VAST Data Launches AI Event Engine – 10x Faster

VAST Data, the AI data platform company, has recently unveiled the VAST Event Broker—a groundbreaking new capability that enables AI agents to act instantly on incoming data for real-time intelligence and automation. As organisations push the boundaries of AI, the VAST Event Broker exposes a Kafka-compatible API and unifies event streaming, seamless analytics, and AI within a high-performance data platform—removing the limitations of legacy event streaming architectures and unlocking immediate AI-driven insights.
Legacy event streaming has long been restricted by rigid architectures, operational complexity, and data silos that separate transactional and analytical workloads. Traditional Kafka implementations, while widely used for data movement, create isolated event data silos that obstruct seamless analytics. This fragmentation results in costly infrastructure sprawl, inefficient data replication, and slow batch ETL processes, delaying real-time insights.
The VAST Data Platform, which seamlessly integrates storage, databases, and virtualised compute engine services into a unified AI operating system, has consolidated transactional, analytical, AI, and real-time streaming workloads by incorporating the VAST Event Broker into the VAST DataEngine. Enabled by VAST’s pioneering DASE architecture, this new capability facilitates real-time analytics, AI/ML pipelines, and event-driven workflows with simplified management, enhanced observability tools, expanded SQL query capabilities, and superior resilience.

“The launch of the VAST Event Broker marks a fundamental shift in the market for real-time data processing,” stated Jeff Denworth, Co-Founder of VAST Data. “By merging event streaming, analytics, and AI into a single platform, VAST is eliminating decades of data pipeline inefficiencies and event streaming complexity, empowering organisations to detect fraud in milliseconds, correlate intelligence signals globally, act on data-driven insights instantly, and deliver AI-enabled customer experiences. This is the future of real-time intelligence, built for the AI era.”
The VAST Event Broker expands the VAST Data Platform ecosystem, providing organisations with:
● 10x+ Performance & Linear Scalability – Traditional event streaming struggles to scale efficiently, often requiring excessive infrastructure to manage increased workloads. The VAST Event Broker delivers a 10x+ performance advantage over Kafka on comparable hardware, with unlimited linear scaling, capable of processing over 500 million messages per second across VAST’s largest cluster deployments.
● Unlimited Scale and Support for All Data – The VAST DataStore offers an exabyte-scale storage foundation that eliminates traditional performance and capacity trade-offs, enabling files, objects, blocks, and tables to coexist on a single, cost-efficient flash storage tier. With the VAST Event Broker, as structured or unstructured data streams into the system, this new data can be acted upon immediately.
● One Platform for Every Workload – The VAST DataBase integrates transactional and analytical processing, removing the need for separate transactional and analytics systems. The VAST Event Broker enhances the VAST DataBase by dynamically triggering computation as soon as data arrives, transforming raw information into real-time intelligence and action. This seamless integration of event-driven processing ensures that every data point is instantly analysed, indexed, and made actionable—allowing AI agents and applications to respond immediately, automate decision-making, and drive continuous innovation.

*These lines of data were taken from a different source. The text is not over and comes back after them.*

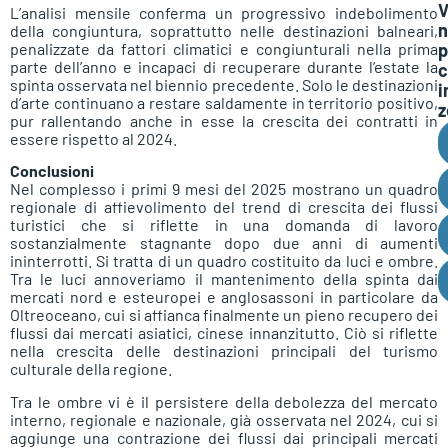
V
L’analisi mensile conferma un progressivo indebolimento
n
della congiuntura, soprattutto nelle destinazioni balneari,
p
penalizzate da fattori climatici e congiunturali nella prima
parte dell’anno e incapaci di recuperare durante l’estate la
c
spinta osservata nel biennio precedente. Solo le destinazioni
i
d’arte continuano a restare saldamente in territorio positivo,
z
pur rallentando anche in esse la crescita dei contratti in
essere rispetto al 2024.
Conclusioni
Nel complesso i primi 9 mesi del 2025 mostrano un quadro
regionale di affievolimento del trend di crescita dei flussi
turistici che si riflette in una domanda di lavoro
sostanzialmente stagnante dopo due anni di aumenti
ininterrotti. Si tratta di un quadro costituito da luci e ombre.
Tra le luci annoveriamo il mantenimento della spinta dai
mercati nord e esteuropei e anglosassoni in particolare da
Oltreoceano, cui si affianca finalmente un pieno recupero dei
flussi dai mercati asiatici, cinese innanzitutto. Ciò si riflette
nella crescita delle destinazioni principali del turismo
culturale della regione.
Tra le ombre vi è il persistere della debolezza del mercato
interno, regionale e nazionale, già osservata nel 2024, cui si
aggiunge una contrazione dei flussi dai principali mercati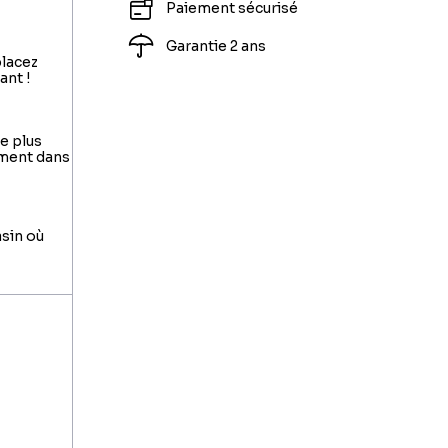
Paiement sécurisé
Garantie 2 ans
placez
ant !
le plus
ement dans
asin où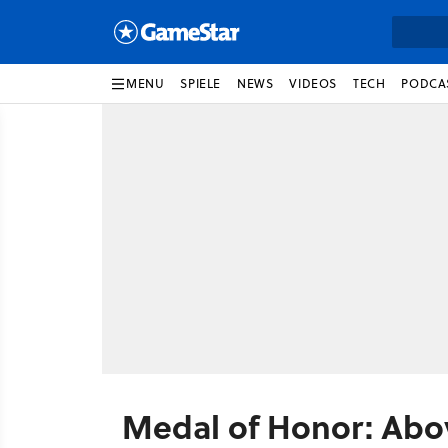
MENU
SPIELE
NEWS
VIDEOS
TECH
PODCA
Medal of Honor: Ab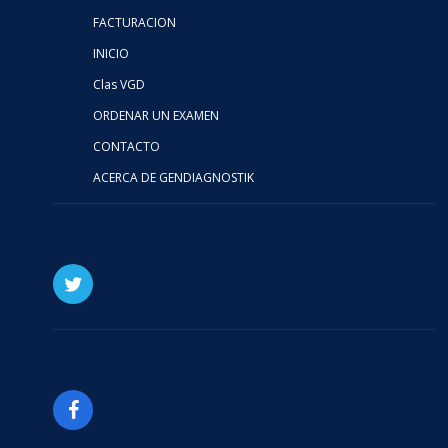
FACTURACION
INICIO
Clas VGD
ORDENAR UN EXAMEN
CONTACTO
ACERCA DE GENDIAGNOSTIK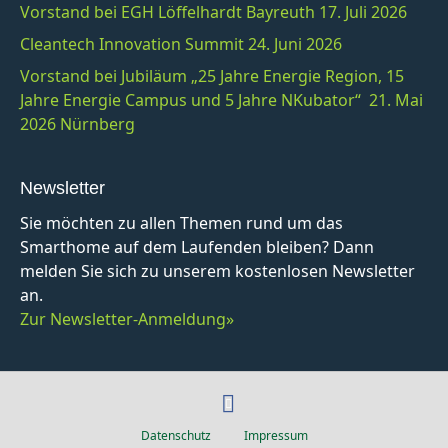
Vorstand bei EGH Löffelhardt Bayreuth 17. Juli 2026
Cleantech Innovation Summit 24. Juni 2026
Vorstand bei Jubiläum „25 Jahre Energie Region, 15
Jahre Energie Campus und 5 Jahre NKubator“ 21. Mai
2026 Nürnberg
Newsletter
Sie möchten zu allen Themen rund um das
Smarthome auf dem Laufenden bleiben? Dann
melden Sie sich zu unserem kostenlosen Newsletter
an.
Zur Newsletter-Anmeldung»
F
a
Datenschutz
Impressum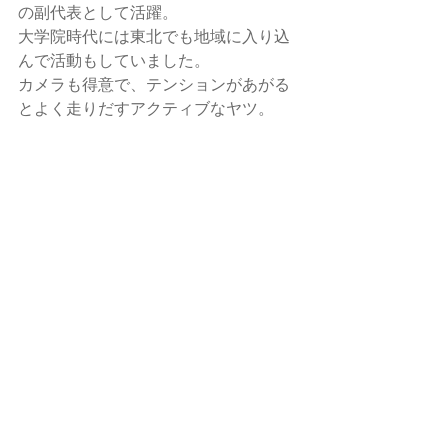
の副代表として活躍。
大学院時代には東北でも地域に入り込
んで活動もしていました。
カメラも得意で、テンションがあがる
とよく走りだすアクティブなヤツ。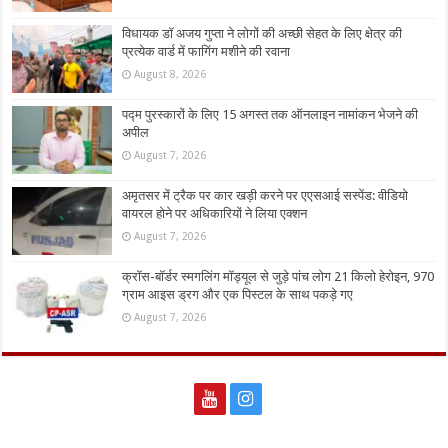
विधायक डॉ अजय गुप्ता ने लोगों की अच्छी सेहत के लिए क्षेत्र की
प्रत्येक वार्ड में फागिंग मशीने की रवाना
August 8, 2026
पद्म पुरस्कारों के लिए 15 अगस्त तक ऑनलाइन नामांकन भेजने की
अपील
August 7, 2026
अमृतसर में ट्रैक पर कार खड़ी करने पर एएसआई सस्पेंड: वीडियो
वायरल होने पर अधिकारियों ने लिया एक्शन
August 7, 2026
क्रॉस-बॉर्डर स्मगलिंग मॉड्यूल से जुड़े पांच लोग 21 किलो हेरोइन, 970
ग्राम आइस ड्रग और एक पिस्टल के साथ पकड़े गए
August 7, 2026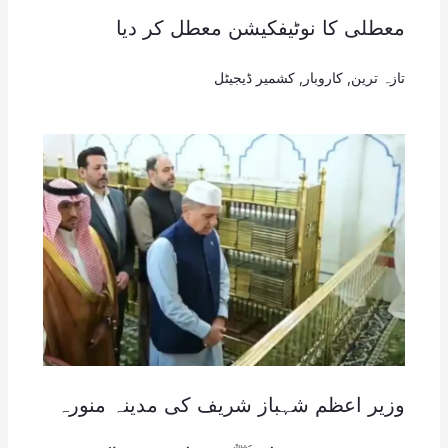
معطلی کا نوٹیفکیشن معطل کر دیا
تازہ ترین
,
کاروبار
,
کشمیر ڈیجیٹل
وزیر اعظم شہباز شریف کی مدینہ منورہ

● Automated Data Processing for All Workloads – The VAST DataEngine automates complex workflows by executing serverless functions directly within the platform, enabling real-time insights and event-driven AI processing.
● Optimised for AI/ML – With GPU-Direct capabilities, VAST accelerates AI/ML workloads by enabling high-speed, direct data transfers between GPUs and storage, ensuring seamless access to large-scale, diverse datasets.